In 1895 Johnson made his way to New York, where he eventually studied at the Art Students League and with such fine art notables as J.H. Twachtman, Robert Henri and William Merritt Chase. His first professional work came to Johnson in the form of illustration commissions for Zane Grey novels and for Field and Stream and other periodicals. In many ways, however, his first professional work came in the form of a 1904 trip to Colorado and the Southwest, a trip that Johnson was to make many times in his life. The trip seemed to bring into focus an impression of the Old West that made Johnson famous.

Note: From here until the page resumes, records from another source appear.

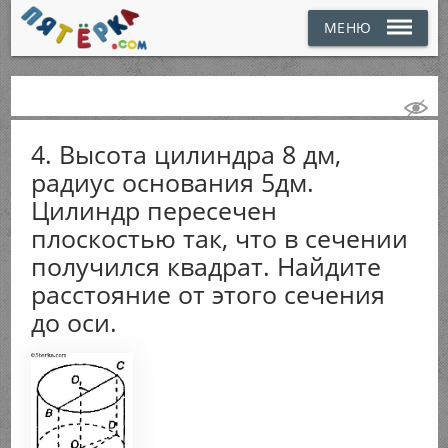
МЕНЮ
4. Высота цилиндра 8 дм,
радиус основания 5дм.
Цилиндр пересечен
плоскостью так, что в сечении
получился квадрат. Найдите
расстояние от этого сечения
до оси.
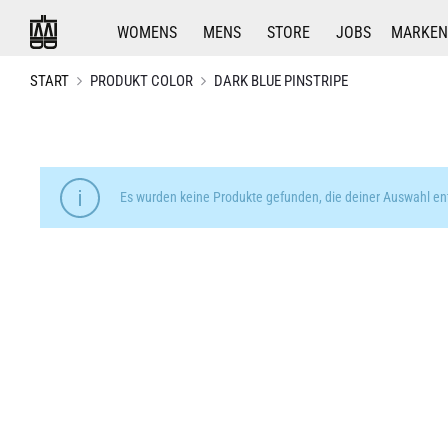
WOMENS
MENS
STORE
JOBS
MARKEN
START
PRODUKT COLOR
DARK BLUE PINSTRIPE
Es wurden keine Produkte gefunden, die deiner Auswahl en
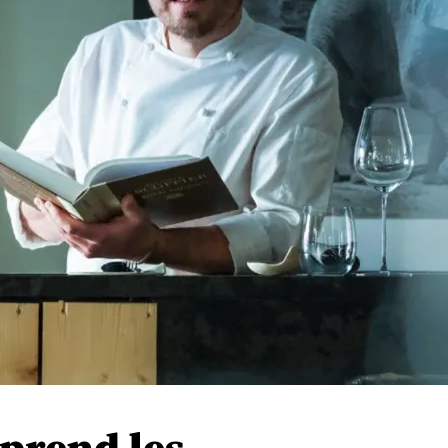
 prend les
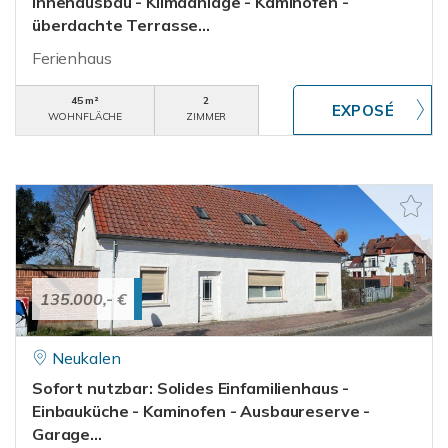
Innenausbau - Klimaanlage - Kaminofen -
überdachte Terrasse...
Ferienhaus
45 m²
2
WOHNFLÄCHE
ZIMMER
135.000,- €
Neukalen
Sofort nutzbar: Solides Einfamilienhaus -
Einbauküche - Kaminofen - Ausbaureserve -
Garage...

Johnson was an excellent draftsman. He used the best materials available to an artist. As did others, Johnson painted with brush, knife and fingers. Above all, Johnson painted scenes of the West that were tableau-like; he rendered romantic, poetic Western genre scenes that differed entirely from the stop-action, narrative works of his contemporaries, C.M. Russell and Frederic Remington. Johnson painted scenes that reflected his preference for non-violent subjects, scenes that showed the cowboy, the Indian or the Spanish settler in a pastoral context. Among these quiet, philosophical canvases two types stand out: his paintings of horses and his night scenes.

Eventually, Johnson became a renowned artist with studios in Los Angeles; Cody, Wyoming; and New York. He was collected by major institutions including the National Gallery of Art in Washington, D.C.; the Royal Palace in Copenhagen; and Fort Worth's Amon Carter Museum. In 1937 Johnson became an Academician of the National Academy of Design.

At the peak of his career Johnson's life came to an unusually unfortunate end. In December, 1938, Johnson attended a party, where he gave a social kiss to his hostess. Within two weeks' time, both were dead of spinal meningitis. In Frank Tenney Johnson's death, the United States lost one of the most accomplished artists ever to love the Old West.